In this model, the lenses appear grossly normal, althoughstaurosporine treatment of lenses fails to induce increased lysis of fluorogenic substrate VEID-AMC as it does in wild-type lenses (9). Also, thymocytes treated with dexamthasone display normal phosphatidyl serine flip-flop (10).

References

  1. Van de Craen, M., Vandenabeele, P., Declercq, W., Van den Brande, I., Van Loo, G., Molemans, F., Schotte, P., Van Criekinge, W., Beyaert, R., and Fiers, W. (1997) Characterization of Seven Murine Caspase Family Members. FEBS Lett. 403, 61-69.

  2. Orth, K., Chinnaiyan, A. M., Garg, M., Froelich, C. J., and Dixit, V. M. (1996) The CED-3/ICE-Like Protease Mch2 is Activated during Apoptosis and Cleaves the Death Substrate Lamin A. J Biol Chem. 271, 16443-16446.

  3. Nikolaev, A., McLaughlin, T., O'Leary, D. D., and Tessier-Lavigne, M. (2009) APP Binds DR6 to Trigger Axon Pruning and Neuron Death Via Distinct Caspases. Nature. 457, 981-989.

  4. Uribe, V., Wong, B. K., Graham, R. K., Cusack, C. L., Skotte, N. H., Pouladi, M. A., Xie, Y., Feinberg, K., Ou, Y., Ouyang, Y., Deng, Y., Franciosi, S., Bissada, N., Spreeuw, A., Zhang, W., Ehrnhoefer, D. E., Vaid, K., Miller, F. D., Deshmukh, M., Howland, D., and Hayden, M. R. (2012) Rescue from Excitotoxicity and Axonal Degeneration Accompanied by Age-Dependent Behavioral and Neuroanatomical Alterations in Caspase-6-Deficient Mice. Hum Mol Genet. 21, 1954-1967.

  5. Watanabe, C., Shu, G. L., Zheng, T. S., Flavell, R. A., and Clark, E. A. (2008) Caspase 6 Regulates B Cell Activation and Differentiation into Plasma Cells. J Immunol. 181, 6810-6819.

  6. Lee, J. W., Kim, M. R., Soung, Y. H., Nam, S. W., Kim, S. H., Lee, J. Y., Yoo, N. J., and Lee, S. H. (2006) Mutational Analysis of the CASP6 Gene in Colorectal and Gastric Carcinomas.
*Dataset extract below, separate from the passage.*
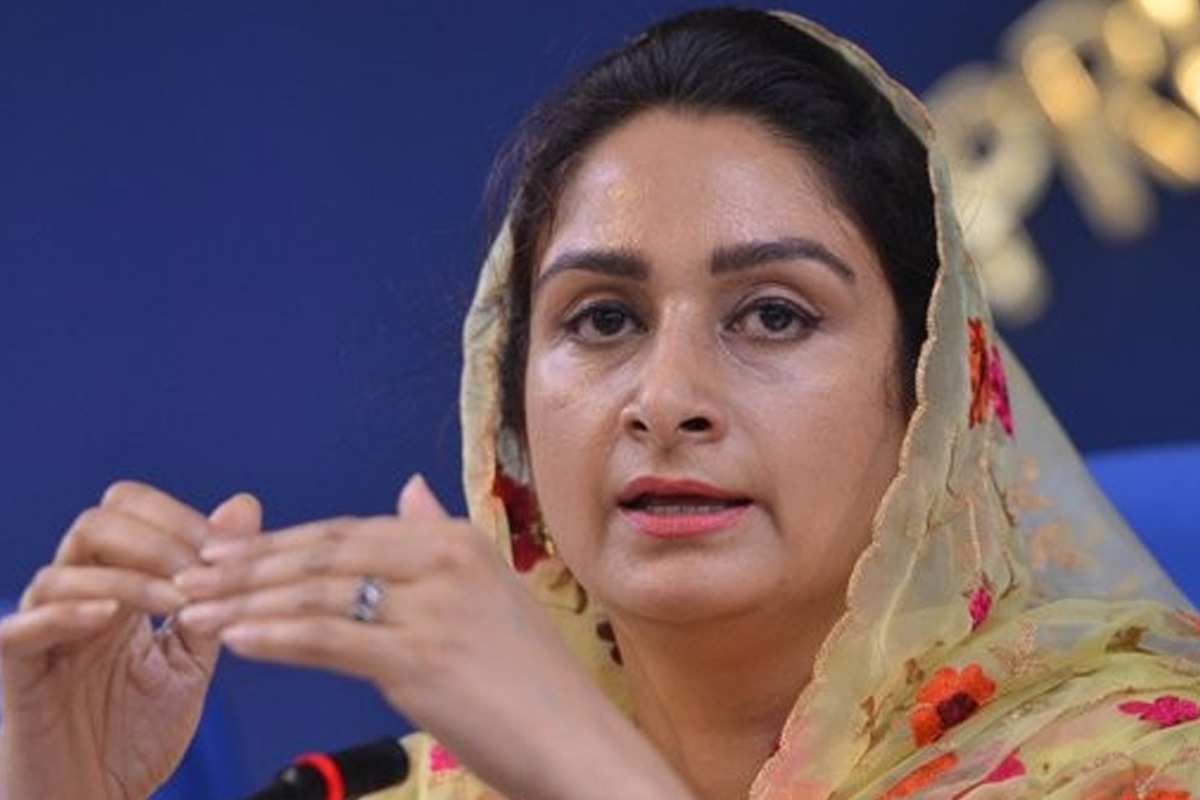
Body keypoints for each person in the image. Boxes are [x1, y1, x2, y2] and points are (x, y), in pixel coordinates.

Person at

APMIS. 114, 646-650.

  7. Lee, J. W., Soung, Y. H., Kim, S. Y., Park, W. S., Nam, S. W., Lee, J. Y., Yoo, N. J., and Lee, S. H. (2006) Somatic Mutation of Pro-Apoptosis Caspase-6 Gene is Rare in Breast and Lung Carcinomas. Pathology. 38, 358-359.

  8. Woenckhaus, C., Giebel, J., Failing, K., Fenic, I., Dittberner, T., and Poetsch, M. (2003) Expression of AP-2alpha, c-Kit, and Cleaved Caspase-6 and -3 in Naevi and Malignant Melanomas of the Skin. A Possible Role for Caspases in Melanoma Progression? J Pathol. 201, 278-287.

  9. Zandy, A. J., Lakhani, S., Zheng, T., Flavell, R. A., and Bassnett, S. (2005) Role of the Executioner Caspases during Lens Development. J Biol Chem. 280, 30263-30272.

  10. Zheng, T. S., Hunot, S., Kuida, K., and Flavell, R. A. (1999) Caspase Knockouts: Matters of Life and Death. Cell Death Differ. 6, 1043-1053.